Para May, Bernasconi, Wunder e Lubowski, o potencial para vender CRA nessas terras em UC poderia gerar receitas que permitiriam que o governo liquidasse seus débitos relacionados a essas terras e regularizasse a integração a unidades de conservação. No entanto, embora útil no processo de reforço de conservação dessas áreas protegidas e, portanto, benéfica para a conservação da biodiversidade no longo prazo, a possibilidade de emissão de CRA referente a essas áreas aumenta mais ainda o escopo das negociações, pressionando o valor de mercado das CRA (ibidem, 2015).

Se o objetivo das CRA fosse unicamente alcançar baixos custos de regularização ambiental para proprietários de terras com passivos ambientais, o aumento de oferta de excedentes florestais seria bem-vindo.

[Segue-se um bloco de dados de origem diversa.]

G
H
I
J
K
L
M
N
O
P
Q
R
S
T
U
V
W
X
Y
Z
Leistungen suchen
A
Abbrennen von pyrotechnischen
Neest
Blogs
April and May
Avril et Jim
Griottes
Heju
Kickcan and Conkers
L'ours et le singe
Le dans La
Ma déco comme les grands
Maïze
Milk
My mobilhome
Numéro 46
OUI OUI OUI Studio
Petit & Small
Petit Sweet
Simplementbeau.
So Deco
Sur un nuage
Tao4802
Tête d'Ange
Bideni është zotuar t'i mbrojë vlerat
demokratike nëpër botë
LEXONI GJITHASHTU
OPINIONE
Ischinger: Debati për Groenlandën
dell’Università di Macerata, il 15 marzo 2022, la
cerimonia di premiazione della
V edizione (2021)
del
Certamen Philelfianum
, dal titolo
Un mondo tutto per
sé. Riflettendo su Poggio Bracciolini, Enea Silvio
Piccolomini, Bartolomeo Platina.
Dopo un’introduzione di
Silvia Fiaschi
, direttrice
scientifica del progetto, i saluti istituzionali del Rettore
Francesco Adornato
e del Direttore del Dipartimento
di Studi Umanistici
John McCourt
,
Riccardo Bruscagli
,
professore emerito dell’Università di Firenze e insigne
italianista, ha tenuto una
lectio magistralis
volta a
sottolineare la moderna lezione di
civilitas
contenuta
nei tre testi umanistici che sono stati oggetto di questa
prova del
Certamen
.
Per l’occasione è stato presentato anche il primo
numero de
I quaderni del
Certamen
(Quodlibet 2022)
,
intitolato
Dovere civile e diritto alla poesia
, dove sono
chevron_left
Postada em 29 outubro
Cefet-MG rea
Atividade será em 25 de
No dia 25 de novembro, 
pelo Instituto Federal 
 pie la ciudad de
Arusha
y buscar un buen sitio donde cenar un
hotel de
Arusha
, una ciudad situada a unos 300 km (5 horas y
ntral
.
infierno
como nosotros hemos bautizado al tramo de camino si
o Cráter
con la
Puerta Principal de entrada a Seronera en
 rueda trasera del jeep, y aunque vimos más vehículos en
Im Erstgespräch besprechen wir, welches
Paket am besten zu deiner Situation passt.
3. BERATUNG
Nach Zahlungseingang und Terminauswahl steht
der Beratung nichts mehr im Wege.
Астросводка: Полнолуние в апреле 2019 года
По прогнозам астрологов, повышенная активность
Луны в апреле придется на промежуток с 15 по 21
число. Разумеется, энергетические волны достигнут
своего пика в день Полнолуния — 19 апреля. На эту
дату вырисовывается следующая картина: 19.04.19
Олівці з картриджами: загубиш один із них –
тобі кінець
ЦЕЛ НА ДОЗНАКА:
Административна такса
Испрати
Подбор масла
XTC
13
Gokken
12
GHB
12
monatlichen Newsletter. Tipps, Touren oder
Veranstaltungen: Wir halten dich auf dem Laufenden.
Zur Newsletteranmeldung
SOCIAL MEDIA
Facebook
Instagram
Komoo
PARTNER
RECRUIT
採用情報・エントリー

Mas não é só isso que se busca com as CRA. A redução de custos com a

regularização das CRA apresenta trade-offs com os objetivos de conservação caso não estejam definidos de maneira clara, sendo que a questão crucial para a formulação de políticas nacionais pode alcançar um adequado equilíbrio entre a oferta e a procura de cotas de modo a que a compensação se torne parte da solução para alcançar as metas de conservação e os objetivos de redução de custos (ibidem, 2015).

Outro fato que faz variar o preço das CRA no mercado é a complexidade de regras para o registro de terras disponíveis para negociação, o que onera os custos de múltiplas camadas de custos de transação e facilmente pode sufocar a aplicação do instrumento. Se o mercado de CRA serve para produzir ganhos de eficiência econômica, ao lado de conservação ambiental, é importante que consiga fazer isso, segundo os citados autores, na medida em que reduz custos de regularização e atinge um nível fixo de benefícios ambientais (ibidem, 2015) (Quadro 1: Possíveis configurações do mercado de compras de CRA).

Quadro 1- Possíveis configurações do mercado de compras de CRA

Para que isso funcione na prática e seja efetivamente consolidado, certas restrições devem ser implementadas para evitar que o mecanismo alcance o benefício de redução de custos, tendo

como base o enfraquecimento da conservação ambiental. Em publicação da CIFOR, equacionou-se em três painéis as possíveis configurações do mercado de compras de CRA que compensam RL dependendo da aplicação da lei e da flexibilidade da negociação, conforme se pode ver no quadro anterior (MAY et al, 2015).

A partir de tal quadro, arrisca-se concluir que quanto maior e mais efetiva a aplicação da lei florestal, somada à flexibilidade controlada e consciente entre as áreas de negociação, desprezando-se a rigidez de escopo e partindo-se para uma análise casuística, mas não parcial, que busca sempre avaliar o peso ambiental da negociação, de peso maior do que a questão puramente econômica (afirmação baseada no direito constitucional à vida e ao meio ambiente saudável e equilibrado); quanto maior e mais efetiva a aplicação da lei florestal, então maiores as chances do mercado de CRA de ser eficaz.

Além disso, no caso das CRA no Brasil, é evidente que sem fiscalização do cumprimento dos regulamentos para o uso da terra, as negociações pouco provavelmente prosperarão. As áreas de demanda de CRA devem estar sob o olhar da lei, caso contrário não haverá demanda para o cumprimento da lei, nem tampouco para compra de CRA. Desse modo, para se garantir preservação superior à obtida sem a ajuda do instrumento de compensação, as áreas de oferta devem estar sob algum grau de pressão de mudança no uso da terra, para que o mecanismo alcance melhoria ambiental na ausência de ferramentas politicas complementares (MAY et al, 2015, p 22- 29).